Trip Start May 09, 2006
27Trip End Ongoing
Map your own trip!
Show trip route
It was actually my first day in Finland. I was drug from the city to Lake Saimma by the AIESECers to a summer retreat... I was taken to an island that had electricity and a working TV, but no flushing toilettes; only buckets under outhouses and no hot running water... hot water equals: collecting water from the lake and pouring it into a large vat that heats it till it's boiling. Then to get it down to the desired temperature you take water from the vat and mix it with more cold water from the lake.
So the sauna:
The sauna is a very sacred time for the Finns, it is used as a time of cleansing and total relaxation. There are no distractions, just a time to sit and let the heat absorb you. The sauna can also a place of bonding and gossiping, and it has been said that it is a common place for many large business deals to take place as well.

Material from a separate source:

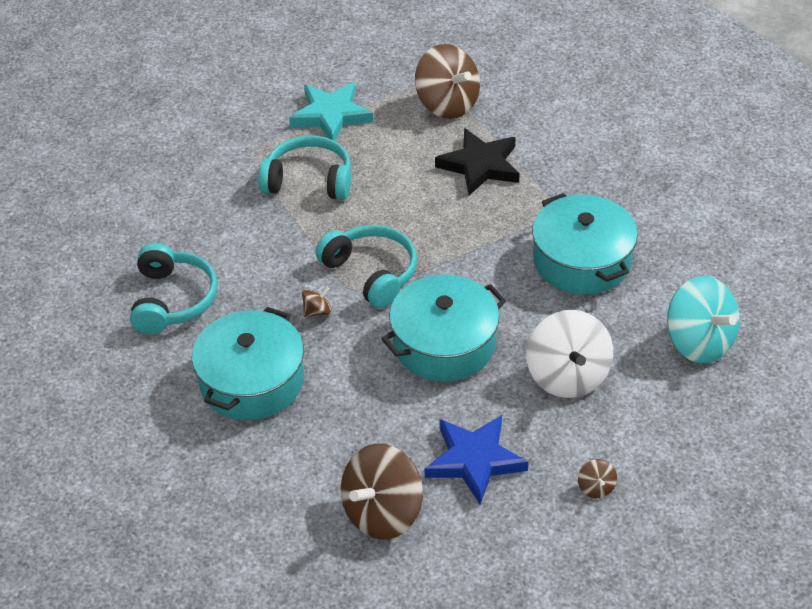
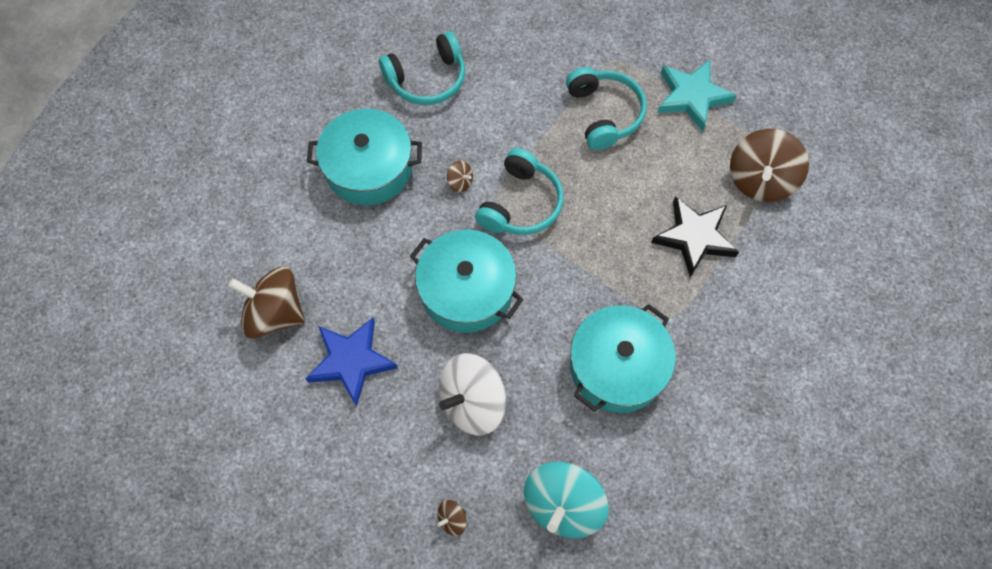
camera: 65 degrees right, 20 degrees up
(596, 487) = (358, 468): brown spinning top -> brown spinning top (452, 519)

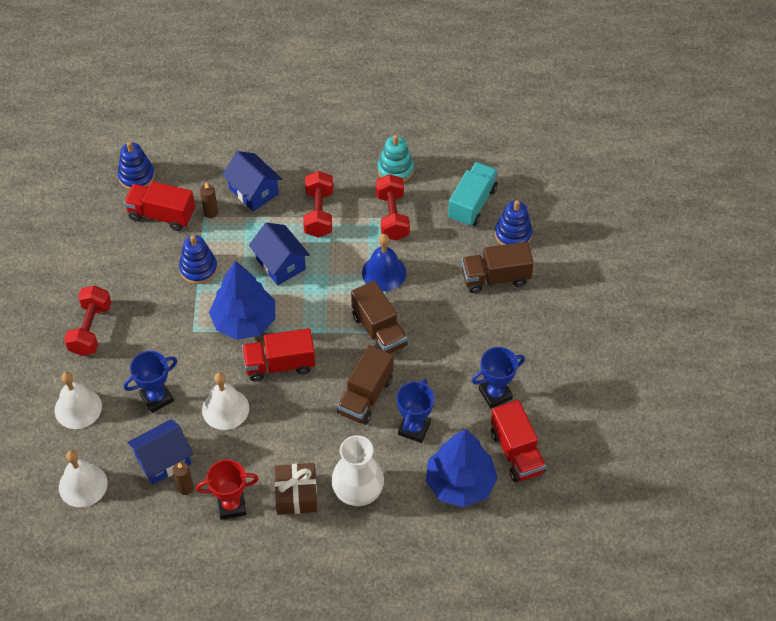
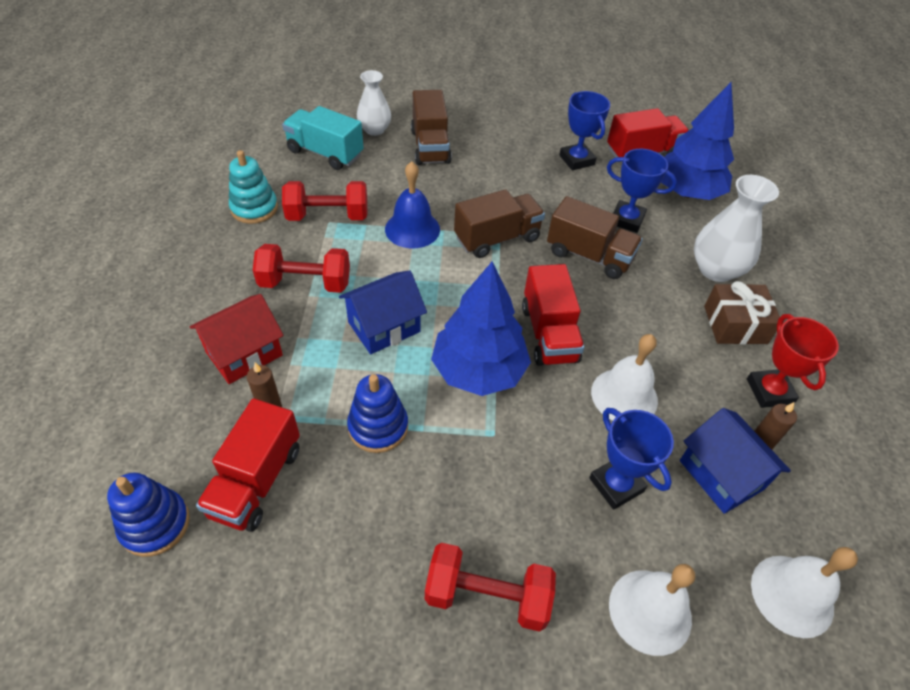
camera: 90 degrees left, 5 degrees down
(253, 191) = (244, 353): blue house -> red house
(513, 234) = (374, 130): blue stacking toy -> white vase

In Finnish tradition it is common to sauna in the nude, so when you go to the sauna you usually go in a group of women or a group of men. It is perfectly exceptional to go in your bathing suit or a towel if you feel more comfortable, and some saunas are coed, but for the most part they are separated.
When one enters the sauna you should be totally clean, usually this requires a shower of some sort. In a traditional sauna this is where the buckets of water come into play. Before you enter the sauna there is usually a small wooden room with a drain in the middle of the floor. There are benches to sit on, of course buckets of water, and a large ladle. After you get your bucket of water to the right temperature you scoop the water out using the large ladle and pour the water over the top of your head. You then soap up and repeat the process to rinse off. My first experience with a 'Finnish Shower' I did not use a ladle... I had a huge bucket of water dumped over my head by a couple of Finnish girls, proud to be giving me a proper bath!

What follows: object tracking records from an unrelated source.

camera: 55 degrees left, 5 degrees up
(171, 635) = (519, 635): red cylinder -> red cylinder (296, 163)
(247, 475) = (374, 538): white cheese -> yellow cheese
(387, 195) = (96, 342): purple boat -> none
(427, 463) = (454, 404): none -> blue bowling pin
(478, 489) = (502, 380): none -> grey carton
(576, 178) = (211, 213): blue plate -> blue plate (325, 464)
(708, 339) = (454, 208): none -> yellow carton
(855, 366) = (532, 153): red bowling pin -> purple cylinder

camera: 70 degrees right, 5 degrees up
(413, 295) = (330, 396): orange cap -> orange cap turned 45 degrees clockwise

The traditional wood sauna consists of all wood walls, ceiling, and floor, and is heated by a wood burning stove. On the stove sits a pile of piping hot rocks. Water is thrown on the rocks to create a steam and give the sauna a hotter feeling. As the water sizzles on the rocks and the steam rises your face starts to swell and your body begins to sweat. Inside the sauna it can reach temperatures of 80-90°C (176-194°F) and sometimes, even hotter. The sauna walls are lined with tiered benches, and of course as heat is known to rise the higher the bench the hotter the sauna experience.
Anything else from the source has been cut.